* What you have to do
Pull out each line of the records below that contains the word "into" and copy those lines in full.

* Provided records
***
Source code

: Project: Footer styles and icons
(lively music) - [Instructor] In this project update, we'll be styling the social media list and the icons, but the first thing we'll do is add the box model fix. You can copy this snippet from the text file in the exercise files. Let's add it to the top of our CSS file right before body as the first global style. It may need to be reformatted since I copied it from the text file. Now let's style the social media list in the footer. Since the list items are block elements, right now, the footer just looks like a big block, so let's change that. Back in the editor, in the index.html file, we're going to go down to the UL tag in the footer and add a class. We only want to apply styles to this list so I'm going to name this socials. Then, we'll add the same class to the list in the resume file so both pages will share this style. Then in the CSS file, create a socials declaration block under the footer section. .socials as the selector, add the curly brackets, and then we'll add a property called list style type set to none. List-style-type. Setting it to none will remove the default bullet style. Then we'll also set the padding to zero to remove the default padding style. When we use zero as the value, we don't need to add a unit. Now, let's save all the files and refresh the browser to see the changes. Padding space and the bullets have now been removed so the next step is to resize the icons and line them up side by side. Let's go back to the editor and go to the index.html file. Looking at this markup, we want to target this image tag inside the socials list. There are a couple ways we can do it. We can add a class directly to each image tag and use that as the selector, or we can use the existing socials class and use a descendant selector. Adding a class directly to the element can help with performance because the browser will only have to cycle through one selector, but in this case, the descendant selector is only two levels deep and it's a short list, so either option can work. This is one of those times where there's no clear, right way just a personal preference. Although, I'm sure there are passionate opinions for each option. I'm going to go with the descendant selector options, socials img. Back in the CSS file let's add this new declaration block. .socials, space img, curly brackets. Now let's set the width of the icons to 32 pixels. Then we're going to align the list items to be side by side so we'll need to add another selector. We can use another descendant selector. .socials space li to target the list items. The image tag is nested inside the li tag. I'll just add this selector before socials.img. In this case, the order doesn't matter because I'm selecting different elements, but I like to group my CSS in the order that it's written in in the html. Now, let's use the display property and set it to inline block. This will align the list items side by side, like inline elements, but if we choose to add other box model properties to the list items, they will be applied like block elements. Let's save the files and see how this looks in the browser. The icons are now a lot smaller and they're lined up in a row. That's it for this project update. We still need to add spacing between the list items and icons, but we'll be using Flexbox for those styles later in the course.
***
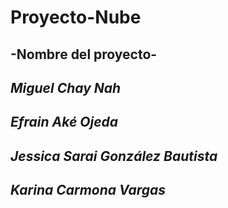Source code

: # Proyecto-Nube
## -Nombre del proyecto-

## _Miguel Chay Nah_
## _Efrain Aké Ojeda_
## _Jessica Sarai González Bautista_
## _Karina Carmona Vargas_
***
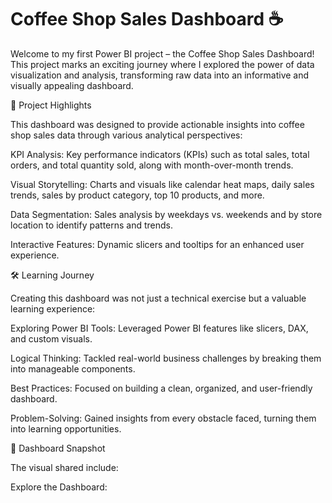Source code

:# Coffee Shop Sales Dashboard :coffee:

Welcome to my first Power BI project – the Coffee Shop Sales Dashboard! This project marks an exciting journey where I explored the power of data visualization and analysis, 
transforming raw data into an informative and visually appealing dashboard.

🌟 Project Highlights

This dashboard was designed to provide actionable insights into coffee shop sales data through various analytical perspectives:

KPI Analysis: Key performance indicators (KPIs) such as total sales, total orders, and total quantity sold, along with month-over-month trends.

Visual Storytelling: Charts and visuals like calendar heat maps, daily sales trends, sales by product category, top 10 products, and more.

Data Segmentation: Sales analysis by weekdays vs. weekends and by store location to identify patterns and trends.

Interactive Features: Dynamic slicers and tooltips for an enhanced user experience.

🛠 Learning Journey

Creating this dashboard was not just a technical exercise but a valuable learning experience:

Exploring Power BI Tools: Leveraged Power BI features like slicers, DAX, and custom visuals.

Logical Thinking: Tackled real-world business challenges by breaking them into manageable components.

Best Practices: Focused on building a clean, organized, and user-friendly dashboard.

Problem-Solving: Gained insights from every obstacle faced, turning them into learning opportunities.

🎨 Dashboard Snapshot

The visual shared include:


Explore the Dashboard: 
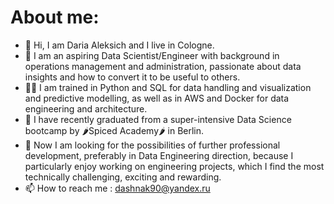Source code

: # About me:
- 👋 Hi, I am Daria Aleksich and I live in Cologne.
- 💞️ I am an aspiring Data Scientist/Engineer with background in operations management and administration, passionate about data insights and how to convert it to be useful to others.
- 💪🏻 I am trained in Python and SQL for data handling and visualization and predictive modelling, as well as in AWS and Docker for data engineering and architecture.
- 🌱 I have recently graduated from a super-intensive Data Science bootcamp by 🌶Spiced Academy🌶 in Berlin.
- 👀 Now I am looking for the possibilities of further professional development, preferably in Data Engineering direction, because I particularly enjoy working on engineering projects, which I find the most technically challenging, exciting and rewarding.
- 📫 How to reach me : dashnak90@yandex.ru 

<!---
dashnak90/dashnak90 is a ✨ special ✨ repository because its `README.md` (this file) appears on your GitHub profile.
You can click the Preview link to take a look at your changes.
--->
***
* Solution
transforming raw data into an informative and visually appealing dashboard.
This dashboard was designed to provide actionable insights into coffee shop sales data through various analytical perspectives:
Logical Thinking: Tackled real-world business challenges by breaking them into manageable components.
Problem-Solving: Gained insights from every obstacle faced, turning them into learning opportunities.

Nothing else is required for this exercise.